On the Personalities of Dead Authors
February 24th, 2016 | Published in Google Research
“Great, ice cream for dinner!”
How would you interpret that? If a 6 year old says it, it feels very different than if a parent says it. People are good at inferring the deeper meaning of language based on both the context in which something was said, and their knowledge of the personality of the speaker.
But can one program a computer to understand the intended meaning from natural language in a way similar to us? Developing a system that knows definitions of words and rules of grammar is one thing, but giving a computer conversational context along with the expectations of a speaker’s behaviors and language patterns is quite another!
To tackle this challenge, a Natural Language Understanding research group, led by Ray Kurzweil, works on building systems able to understand natural language at a deeper level. By experimenting with systems able to perceive and project different personality types, it is our goal to enable computers to interpret the meaning of natural language similar to the way we do.
One way to explore this research is to build a system capable of sentence prediction. Can we build a system that can, given a sentence from a book and knowledge of the author’s style and “personality”, predict what the author is most likely to write next?
We started by utilizing the works of a thousand different authors found on Project Gutenberg to see if we could train a Deep Neural Network (DNN) to predict, given an input sentence, what sentence would come next. The idea was to see whether a DNN could - given millions of lines from a jumble of authors - “learn” a pattern or style that would lead one sentence to follow another.
This initial system had no author ID at the input - we just gave it pairs (line, following line) from 80% of the literary sample (saving 20% of it as a validation holdout). The labels at the output of the network are a simple YES or NO, depending on whether the example was truly a pair of sentences in sequence from the training data, or a randomly matched pair. This initial system had an error rate of 17.2%, where a random guess would be 50%. A slightly more sophisticated version also adds a fixed number of previous sentences for context, which decreased the error down to 12.8%.
The 300 dimensional vectors our system derived to do these predictions are presumably representative of the Author’s word choice, thinking, and style.

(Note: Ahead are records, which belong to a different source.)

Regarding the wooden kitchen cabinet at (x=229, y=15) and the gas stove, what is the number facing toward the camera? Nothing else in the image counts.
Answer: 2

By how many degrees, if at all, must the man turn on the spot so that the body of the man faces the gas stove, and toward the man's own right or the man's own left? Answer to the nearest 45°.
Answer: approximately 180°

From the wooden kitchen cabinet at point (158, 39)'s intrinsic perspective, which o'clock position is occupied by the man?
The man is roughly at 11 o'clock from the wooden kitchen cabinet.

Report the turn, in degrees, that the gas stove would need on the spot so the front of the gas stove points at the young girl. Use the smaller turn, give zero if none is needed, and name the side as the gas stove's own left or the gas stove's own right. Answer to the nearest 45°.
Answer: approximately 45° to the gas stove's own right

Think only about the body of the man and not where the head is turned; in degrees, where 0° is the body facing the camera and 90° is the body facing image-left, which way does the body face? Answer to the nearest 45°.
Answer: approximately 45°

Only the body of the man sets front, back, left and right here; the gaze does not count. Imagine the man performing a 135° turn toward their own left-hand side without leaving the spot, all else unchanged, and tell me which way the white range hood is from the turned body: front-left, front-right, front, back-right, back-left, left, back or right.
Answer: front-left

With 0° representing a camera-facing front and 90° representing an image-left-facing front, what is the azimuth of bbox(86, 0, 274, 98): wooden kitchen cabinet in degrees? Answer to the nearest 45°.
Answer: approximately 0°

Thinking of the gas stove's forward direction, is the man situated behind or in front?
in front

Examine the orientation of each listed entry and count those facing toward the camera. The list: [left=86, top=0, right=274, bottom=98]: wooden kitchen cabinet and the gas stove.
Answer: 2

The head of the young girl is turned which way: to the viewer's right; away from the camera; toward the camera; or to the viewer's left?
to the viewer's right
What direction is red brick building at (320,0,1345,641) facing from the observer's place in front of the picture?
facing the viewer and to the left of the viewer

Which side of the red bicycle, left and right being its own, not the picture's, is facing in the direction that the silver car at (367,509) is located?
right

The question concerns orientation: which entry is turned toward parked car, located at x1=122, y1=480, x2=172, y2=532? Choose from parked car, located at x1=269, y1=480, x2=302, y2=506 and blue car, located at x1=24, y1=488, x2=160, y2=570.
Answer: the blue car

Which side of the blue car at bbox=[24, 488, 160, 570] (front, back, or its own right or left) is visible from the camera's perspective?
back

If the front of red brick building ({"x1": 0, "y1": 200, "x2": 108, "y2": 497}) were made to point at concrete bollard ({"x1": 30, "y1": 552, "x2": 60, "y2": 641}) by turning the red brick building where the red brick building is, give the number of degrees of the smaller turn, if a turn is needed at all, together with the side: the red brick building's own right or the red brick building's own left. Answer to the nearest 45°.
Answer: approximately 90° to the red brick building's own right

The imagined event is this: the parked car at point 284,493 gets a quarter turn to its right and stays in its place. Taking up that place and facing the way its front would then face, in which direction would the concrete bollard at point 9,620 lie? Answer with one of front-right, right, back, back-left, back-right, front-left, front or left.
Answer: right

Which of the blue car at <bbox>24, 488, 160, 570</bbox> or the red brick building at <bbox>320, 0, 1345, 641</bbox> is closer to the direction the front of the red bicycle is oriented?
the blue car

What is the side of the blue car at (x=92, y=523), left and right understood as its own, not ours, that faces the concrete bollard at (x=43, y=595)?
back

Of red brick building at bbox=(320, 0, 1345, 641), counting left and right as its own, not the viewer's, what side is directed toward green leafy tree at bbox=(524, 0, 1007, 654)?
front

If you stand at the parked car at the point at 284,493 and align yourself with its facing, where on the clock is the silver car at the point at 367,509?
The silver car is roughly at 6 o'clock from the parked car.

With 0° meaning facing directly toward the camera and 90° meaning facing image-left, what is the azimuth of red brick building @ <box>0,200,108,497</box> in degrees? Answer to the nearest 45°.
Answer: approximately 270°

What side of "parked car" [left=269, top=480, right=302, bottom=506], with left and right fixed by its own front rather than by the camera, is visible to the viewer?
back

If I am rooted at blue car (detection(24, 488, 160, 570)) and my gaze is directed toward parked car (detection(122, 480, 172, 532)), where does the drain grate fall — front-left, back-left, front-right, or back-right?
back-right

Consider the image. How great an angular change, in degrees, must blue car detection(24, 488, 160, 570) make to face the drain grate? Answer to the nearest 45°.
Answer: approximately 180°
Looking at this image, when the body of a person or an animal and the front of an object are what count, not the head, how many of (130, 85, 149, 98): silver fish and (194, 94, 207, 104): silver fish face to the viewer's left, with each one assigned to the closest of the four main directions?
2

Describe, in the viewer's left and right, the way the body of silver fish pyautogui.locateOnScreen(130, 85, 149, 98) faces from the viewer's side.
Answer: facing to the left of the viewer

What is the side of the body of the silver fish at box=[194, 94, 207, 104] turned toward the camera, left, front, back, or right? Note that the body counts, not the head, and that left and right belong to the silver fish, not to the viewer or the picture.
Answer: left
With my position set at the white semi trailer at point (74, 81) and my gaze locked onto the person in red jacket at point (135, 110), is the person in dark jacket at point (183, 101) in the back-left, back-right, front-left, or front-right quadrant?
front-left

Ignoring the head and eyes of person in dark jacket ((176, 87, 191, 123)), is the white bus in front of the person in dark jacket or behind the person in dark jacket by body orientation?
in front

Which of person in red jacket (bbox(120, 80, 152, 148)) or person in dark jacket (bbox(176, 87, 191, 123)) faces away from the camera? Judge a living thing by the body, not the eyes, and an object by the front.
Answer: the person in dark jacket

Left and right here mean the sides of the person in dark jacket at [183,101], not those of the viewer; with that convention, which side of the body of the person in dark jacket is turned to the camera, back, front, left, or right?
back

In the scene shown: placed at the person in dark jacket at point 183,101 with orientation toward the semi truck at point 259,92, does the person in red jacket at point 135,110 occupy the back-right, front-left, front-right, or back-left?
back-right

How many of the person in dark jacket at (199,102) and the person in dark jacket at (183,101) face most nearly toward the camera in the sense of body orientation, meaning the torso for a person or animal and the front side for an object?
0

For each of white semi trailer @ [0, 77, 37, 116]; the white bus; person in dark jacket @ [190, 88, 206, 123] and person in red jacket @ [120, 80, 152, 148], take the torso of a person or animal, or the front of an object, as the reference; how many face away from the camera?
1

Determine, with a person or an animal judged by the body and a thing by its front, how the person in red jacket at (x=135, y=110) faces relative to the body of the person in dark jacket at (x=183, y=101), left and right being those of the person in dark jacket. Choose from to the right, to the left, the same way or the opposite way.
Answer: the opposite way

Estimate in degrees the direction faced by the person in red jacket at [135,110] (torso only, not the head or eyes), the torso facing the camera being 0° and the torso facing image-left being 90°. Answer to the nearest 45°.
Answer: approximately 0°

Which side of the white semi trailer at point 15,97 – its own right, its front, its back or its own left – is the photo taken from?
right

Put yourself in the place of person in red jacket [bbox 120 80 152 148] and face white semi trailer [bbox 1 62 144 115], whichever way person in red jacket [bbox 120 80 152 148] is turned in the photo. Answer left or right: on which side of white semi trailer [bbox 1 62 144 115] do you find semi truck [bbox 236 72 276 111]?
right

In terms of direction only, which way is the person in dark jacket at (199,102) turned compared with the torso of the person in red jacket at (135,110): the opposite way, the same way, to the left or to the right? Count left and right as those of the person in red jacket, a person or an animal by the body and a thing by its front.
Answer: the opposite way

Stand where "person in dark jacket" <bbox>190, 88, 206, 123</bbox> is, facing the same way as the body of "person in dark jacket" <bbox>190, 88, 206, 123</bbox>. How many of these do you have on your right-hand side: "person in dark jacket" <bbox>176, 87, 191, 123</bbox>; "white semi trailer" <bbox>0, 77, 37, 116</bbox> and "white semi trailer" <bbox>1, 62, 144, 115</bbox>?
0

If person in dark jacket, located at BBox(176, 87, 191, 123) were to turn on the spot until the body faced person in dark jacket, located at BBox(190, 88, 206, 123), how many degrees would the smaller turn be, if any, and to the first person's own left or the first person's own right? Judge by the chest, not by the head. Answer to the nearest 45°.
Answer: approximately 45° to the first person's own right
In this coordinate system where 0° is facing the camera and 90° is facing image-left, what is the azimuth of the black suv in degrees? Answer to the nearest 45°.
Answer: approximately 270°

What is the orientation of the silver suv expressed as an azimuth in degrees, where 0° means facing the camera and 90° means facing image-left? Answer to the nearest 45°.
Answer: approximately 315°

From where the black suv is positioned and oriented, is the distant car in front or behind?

We call these “Author vectors”, analogous to word vectors or paragraph vectors. To get an intuitive sense of what these vectors are capturing, we projected the 300 dimensional space into two dimensions and plotted them as shown in the figure below. This gives some semblance of similarity and relative positions of authors in the space.
A two-dimensional representation of the vector embeddings for some of the authors in our study. To project the 300 dimensional vectors to two dimensions, we used the t-SNE algorithm. Note that contemporaries and influencers tend to be near each other (E.g., Nathaniel Hawthorne and Herman Melville, or Marlowe and Shakespeare). |
With this working, we wondered, “How would the model respond to the questions of a personality test?” But to simulate how different authors might respond to questions found in such tests, we needed a NN that, rather than strictly making a yes/no decision, would produce a yes/no decision while being influenced by the author vector - including sentences it hasn't seen before.
To simulate different authors’ responses to questions, we use the author vectors described above as inputs to our more general networks. In that way, we get the performance and generalization of the network across all authors and text it learned on, but influenced by what’s unique to a chosen author. Combined with our generative model, these vectors allow us to generate responses as different authors. In effect, one can chat with a statistical representation of the text written by Shakespeare!
Once we set the author vector for a chosen author, we posed the Myers Briggs questions to the system as the “current sentence”, set the author vector for the chosen author, and gave the Myers Briggs response options as the next-sentence candidates. When we asked “Are you more of”: “a private person” or “an outgoing person” to our model of Shakespeare’s texts, it predicted “a private person”. When we changed the author vector to Mark Twain and pose the same question, we got “an outgoing person”.
Though we can in no way claim that these models accurately respond with with the authors would have said, there are a few amusing anecdotes. When asked “Who is your favorite author?” and gave the options “Mark Twain”, “William Shakespeare”, “Myself”, and “Nobody”, the Twain model responded with “Mark Twain” and the Shakespeare model responded with “William Shakespeare”. Another example comes from the personality test: “When the phone rings” Shakespeare's model “hope[s] someone else will answer”, while Twain's “[tries] to get to it first”. Fitting, perhaps, since the telephone was patented during Twain's lifetime, but after Shakespeare.
This work is an early step towards better understanding intent, and how long-term context influences interpretation of text. In addition to being fun and interesting, this work has the potential to enrich products through personalization. For example, it could help provide more personalized response options for the recently introduced Smart Reply feature in Inbox by Gmail.